Entrepreneurs contemplating such a transaction can and should take steps to elevate the profile of their "new" company. Specifically:
- Hire a national accounting firm. One of the reasons the Big Five fees are high is because they inspire a lot of comfort among investors, traders and regulators. If you saved a lot on fees at the front end, this might be worth investing in on the back end.
- Hire a prestigious law firm. It's almost a certainty that the attorney who initially helps you with your reverse merger transaction, if he or she is an expert in these kinds of deals, will not be with a prestigious downtown law firm. However, after the offering is completed, you should consider retaining one of these firms. Why? When deciding whether to get involved in your offering, many investors and brokers will judge your firm by the company it keeps. An unknown law firm makes a neutral to negative impression. But a well-known and powerful law firm sends an unmistakable message.

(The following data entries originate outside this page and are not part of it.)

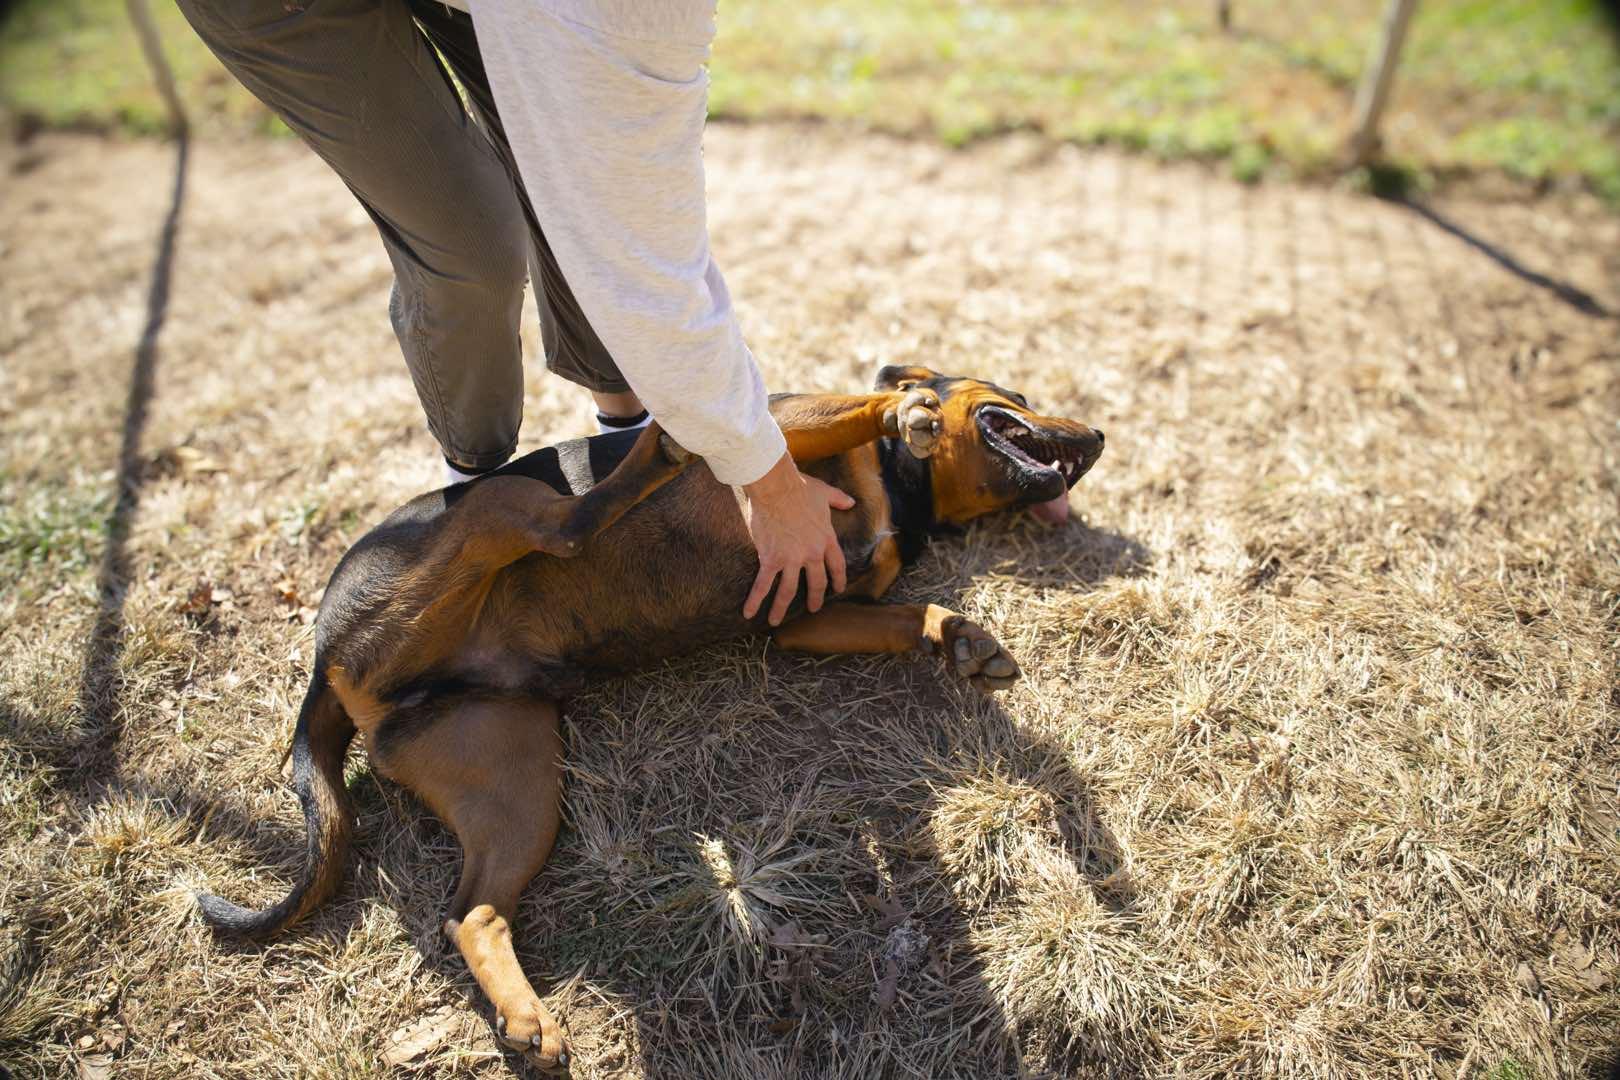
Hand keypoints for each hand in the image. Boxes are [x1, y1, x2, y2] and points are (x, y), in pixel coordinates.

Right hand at [740, 451, 854, 624]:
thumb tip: (851, 502)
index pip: (836, 565)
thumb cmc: (799, 487)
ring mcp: (791, 559)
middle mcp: (811, 554)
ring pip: (788, 590)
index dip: (838, 579)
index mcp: (826, 539)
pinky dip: (755, 600)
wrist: (776, 487)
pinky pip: (763, 584)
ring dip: (781, 608)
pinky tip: (748, 613)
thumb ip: (839, 499)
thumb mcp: (824, 492)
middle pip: (816, 582)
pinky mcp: (770, 559)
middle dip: (816, 598)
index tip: (838, 589)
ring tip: (776, 621)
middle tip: (813, 609)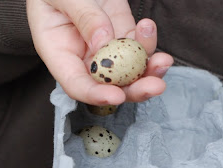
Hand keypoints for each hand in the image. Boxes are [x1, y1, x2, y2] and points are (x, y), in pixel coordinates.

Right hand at [27, 0, 173, 104]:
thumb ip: (83, 17)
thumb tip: (103, 42)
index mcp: (59, 54)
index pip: (77, 85)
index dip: (96, 95)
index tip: (117, 96)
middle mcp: (83, 58)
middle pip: (109, 85)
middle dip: (134, 90)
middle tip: (154, 87)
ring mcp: (105, 47)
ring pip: (128, 70)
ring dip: (148, 70)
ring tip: (163, 61)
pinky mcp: (122, 33)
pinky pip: (138, 47)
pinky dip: (149, 44)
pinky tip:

4.Check your greed. The great rallying cry of the 1980s, popularized by the oily Hollywood takeover artist Gordon Gekko, "Greed is good," doesn't apply with a reverse merger. It's possible to structure a reverse merger so at the end of the day, the public owns 2 percent of the company and the remaining 98 percent is controlled by the owners of the private company that acquired the shell. Unfortunately, there's almost no incentive for any other investors to become involved if the only people who truly benefit are the insiders. The lesson is, if you plan to involve the public with the intention of engaging in a truly symbiotic relationship, you simply must leave some value on the table.
In many ways, the reputation of reverse mergers is similar to the notoriety junk bonds had during the 1980s. Junk was used by corporate raiders to buy companies and break them up. But junk bonds also nurtured an entire generation of exciting growth companies and had a material and profound impact on the economy in terms of wealth and employment.
Remember, a reverse merger is simply a technique. The ultimate quality of the deal depends on how wisely it is deployed.